There's one word that can be used to describe the 2021 housing market - crazy! Interest rates were at an all time low, and so was inventory. Potential homebuyers spent months looking for homes to pop up for sale only for them to go into contract an hour after being on the market. So what does that mean for 2022? Are we to expect another year of tug-of-war between supply and demand?
According to Forbes.com, home sales are expected to increase another 6.6% and home prices to rise another 2.9% on top of 2021 highs. We will also see a gradual uptick in mortgage rates, making affordability a concern for millennial first-time homebuyers looking to enter the market.

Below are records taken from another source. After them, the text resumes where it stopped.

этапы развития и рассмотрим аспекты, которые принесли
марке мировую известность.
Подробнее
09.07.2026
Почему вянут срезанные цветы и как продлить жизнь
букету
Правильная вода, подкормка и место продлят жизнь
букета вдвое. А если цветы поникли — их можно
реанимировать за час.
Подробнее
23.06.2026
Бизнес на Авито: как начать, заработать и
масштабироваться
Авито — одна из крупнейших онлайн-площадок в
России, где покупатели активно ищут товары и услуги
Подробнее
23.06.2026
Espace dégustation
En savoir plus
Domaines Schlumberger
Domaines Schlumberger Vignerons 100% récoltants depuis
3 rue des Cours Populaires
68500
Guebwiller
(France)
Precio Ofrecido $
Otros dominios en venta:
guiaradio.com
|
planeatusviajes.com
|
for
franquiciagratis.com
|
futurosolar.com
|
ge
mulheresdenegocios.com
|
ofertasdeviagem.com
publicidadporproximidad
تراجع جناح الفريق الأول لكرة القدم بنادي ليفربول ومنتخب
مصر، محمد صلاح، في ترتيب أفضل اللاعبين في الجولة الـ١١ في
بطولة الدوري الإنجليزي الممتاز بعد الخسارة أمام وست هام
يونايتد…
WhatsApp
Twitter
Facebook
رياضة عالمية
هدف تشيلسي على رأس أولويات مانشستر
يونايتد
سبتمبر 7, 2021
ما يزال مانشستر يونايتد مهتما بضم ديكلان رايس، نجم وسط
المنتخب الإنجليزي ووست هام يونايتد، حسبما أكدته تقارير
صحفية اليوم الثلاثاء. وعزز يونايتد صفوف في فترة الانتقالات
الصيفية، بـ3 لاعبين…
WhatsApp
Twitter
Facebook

"Heading into 2022, we still have very good momentum from the low rates and the refinance boom that started in 2020," said Igor Babamovski, Vice President of Residential Mortgage Lending at Telhio Credit Union. "Although most believe that interest rates will keep edging higher, the rise is expected to happen at a slow pace, so rates will still be very attractive."

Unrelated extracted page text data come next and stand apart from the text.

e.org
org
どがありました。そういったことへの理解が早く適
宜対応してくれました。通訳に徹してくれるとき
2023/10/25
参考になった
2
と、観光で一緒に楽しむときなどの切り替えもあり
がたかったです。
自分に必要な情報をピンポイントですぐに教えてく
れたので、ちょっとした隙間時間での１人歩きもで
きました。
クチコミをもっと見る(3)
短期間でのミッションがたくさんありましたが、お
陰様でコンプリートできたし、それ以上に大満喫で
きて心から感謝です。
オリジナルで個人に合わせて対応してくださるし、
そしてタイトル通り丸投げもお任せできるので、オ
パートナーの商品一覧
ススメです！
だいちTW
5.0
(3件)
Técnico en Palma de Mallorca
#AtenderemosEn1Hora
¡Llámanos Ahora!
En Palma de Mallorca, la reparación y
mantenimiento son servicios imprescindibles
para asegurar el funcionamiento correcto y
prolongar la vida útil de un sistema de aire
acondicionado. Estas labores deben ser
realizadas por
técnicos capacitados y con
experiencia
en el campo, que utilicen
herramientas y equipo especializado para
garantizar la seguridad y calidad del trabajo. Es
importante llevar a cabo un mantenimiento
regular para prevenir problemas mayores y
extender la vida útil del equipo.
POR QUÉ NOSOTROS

Additionally, incomes are projected to increase by 3.3% due to the new ways workplaces are functioning, with more employees working from home. This should give potential home buyers more flexibility in their home search, from suburbs to metro areas.
As the market begins to rebalance, we will finally see some increase in inventory, too. "Builders are in full force again, building wherever there is land available, and inventory will continue to grow," said Igor. "The mortgage payments relief programs due to COVID are also going away, and I believe that will result in some additional inventory next year."